Viele Rechtsfragen noch nicht abschließend geklärt
Der Spielraum für WM-Werbung ist klein

Viele Unternehmen würden liebend gerne auf den WM-Zug aufspringen und das publikumsträchtige Megaevent werbeträchtig für ihre Dienstleistungen und Produkte nutzen. Doch der Spielraum ist angesichts des ausgefeilten Regelwerks des internationalen Fußballverbandes Fifa klein. Dennoch sehen Experten Chancen, mit neuen kreativen Ideen an den offiziellen Marken und Symbolen der Fußballweltmeisterschaft vorbei Werbekampagnen zu starten. Gleichzeitig warnen sie jedoch vor allzu großen Erwartungen.

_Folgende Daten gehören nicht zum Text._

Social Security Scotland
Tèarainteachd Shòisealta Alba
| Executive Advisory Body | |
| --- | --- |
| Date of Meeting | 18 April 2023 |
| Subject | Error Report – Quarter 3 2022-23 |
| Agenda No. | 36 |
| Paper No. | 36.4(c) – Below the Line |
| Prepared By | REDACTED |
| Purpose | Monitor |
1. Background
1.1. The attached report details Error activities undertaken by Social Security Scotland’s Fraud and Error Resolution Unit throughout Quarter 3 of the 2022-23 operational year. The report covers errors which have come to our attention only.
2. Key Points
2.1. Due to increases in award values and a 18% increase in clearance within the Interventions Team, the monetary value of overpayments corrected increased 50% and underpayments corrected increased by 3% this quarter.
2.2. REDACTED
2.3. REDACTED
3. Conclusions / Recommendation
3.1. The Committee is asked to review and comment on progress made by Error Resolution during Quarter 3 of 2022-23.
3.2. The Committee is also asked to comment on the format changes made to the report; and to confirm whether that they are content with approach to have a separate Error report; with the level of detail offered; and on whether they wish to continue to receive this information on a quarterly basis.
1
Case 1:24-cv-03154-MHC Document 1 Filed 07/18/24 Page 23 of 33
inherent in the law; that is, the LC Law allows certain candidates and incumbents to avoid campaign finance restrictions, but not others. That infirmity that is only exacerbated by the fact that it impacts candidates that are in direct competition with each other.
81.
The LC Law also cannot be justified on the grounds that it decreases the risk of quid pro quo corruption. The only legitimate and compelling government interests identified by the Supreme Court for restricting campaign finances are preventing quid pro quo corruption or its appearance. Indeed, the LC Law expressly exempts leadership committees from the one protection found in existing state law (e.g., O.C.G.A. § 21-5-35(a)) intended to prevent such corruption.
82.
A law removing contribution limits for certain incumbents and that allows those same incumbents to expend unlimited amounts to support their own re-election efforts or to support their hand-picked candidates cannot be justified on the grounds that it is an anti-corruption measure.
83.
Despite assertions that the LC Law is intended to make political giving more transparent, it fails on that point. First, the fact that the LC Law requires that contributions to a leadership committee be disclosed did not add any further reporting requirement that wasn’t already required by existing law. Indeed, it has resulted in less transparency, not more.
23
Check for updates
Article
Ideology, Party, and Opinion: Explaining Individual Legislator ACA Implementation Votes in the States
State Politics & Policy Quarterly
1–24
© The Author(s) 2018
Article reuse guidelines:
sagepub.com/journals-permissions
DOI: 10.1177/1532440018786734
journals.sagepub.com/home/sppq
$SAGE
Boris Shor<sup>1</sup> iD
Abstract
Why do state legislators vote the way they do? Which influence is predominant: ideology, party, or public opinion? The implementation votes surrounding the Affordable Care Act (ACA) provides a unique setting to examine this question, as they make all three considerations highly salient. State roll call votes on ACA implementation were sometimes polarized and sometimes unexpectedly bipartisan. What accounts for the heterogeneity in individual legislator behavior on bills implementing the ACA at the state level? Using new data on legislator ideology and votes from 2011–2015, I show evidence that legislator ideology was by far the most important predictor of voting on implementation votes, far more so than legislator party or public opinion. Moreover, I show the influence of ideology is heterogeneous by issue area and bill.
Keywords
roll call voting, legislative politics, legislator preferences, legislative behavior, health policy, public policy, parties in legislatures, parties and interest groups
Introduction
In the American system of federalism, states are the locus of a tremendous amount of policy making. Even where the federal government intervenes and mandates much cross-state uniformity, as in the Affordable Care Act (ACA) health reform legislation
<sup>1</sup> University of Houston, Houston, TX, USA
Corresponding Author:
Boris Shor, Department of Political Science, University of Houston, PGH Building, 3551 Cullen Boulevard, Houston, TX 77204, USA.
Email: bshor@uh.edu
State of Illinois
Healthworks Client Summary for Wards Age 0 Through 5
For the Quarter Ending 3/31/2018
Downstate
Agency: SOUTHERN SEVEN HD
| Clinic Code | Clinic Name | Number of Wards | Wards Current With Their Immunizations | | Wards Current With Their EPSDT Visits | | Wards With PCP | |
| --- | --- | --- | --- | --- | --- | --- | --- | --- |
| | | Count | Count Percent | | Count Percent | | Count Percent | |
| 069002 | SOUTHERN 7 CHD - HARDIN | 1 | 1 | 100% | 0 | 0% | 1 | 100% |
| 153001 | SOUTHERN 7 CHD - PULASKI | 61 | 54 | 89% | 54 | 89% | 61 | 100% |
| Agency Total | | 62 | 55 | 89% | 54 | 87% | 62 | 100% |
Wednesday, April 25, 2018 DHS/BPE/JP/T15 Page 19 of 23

DÜSSELDORF. Wer kein offizieller Sponsor ist oder zumindest eine der zahlreichen Lizenzen für offizielle WM-Produkte erworben hat, hat es schwer: Die Fifa geht mit allen Mitteln gegen Unternehmen vor, die mit der WM Geschäfte machen wollen. Dabei ist rechtlich noch gar nicht geklärt, was ausschließlich die offiziellen Sponsoren verwenden dürfen. Klar ist: Bezeichnungen wie "Fußball WM 2006", "WM 2006" und "Deutschland 2006", "WM Deutschland" und "WM Deutschland 2006" sind offiziell als Marken der Weltfußballverbandes Fifa EU-weit geschützt. Vor dem deutschen Markenamt hatte aber der Süßwarenhersteller Ferrero, berühmt für sein WM-Aufkleber, durchgesetzt, dass etwa Uhren, Anstecker, Gläser und Bierkrüge, Postkarten, Fähnchen, Straßenkarten, Werbeschilder, Spielzeuge, Fußbälle, Fußball-Handschuhe, Schienbeinschützer und Fußballtore vom Markenschutz ausgenommen sind. Allerdings stärkte das europäische Amt dagegen die Rechte der Sponsoren und der Fifa. Weil europäische Marken aber keinen Vorrang vor deutschen haben, sind jetzt die Gerichte gefragt.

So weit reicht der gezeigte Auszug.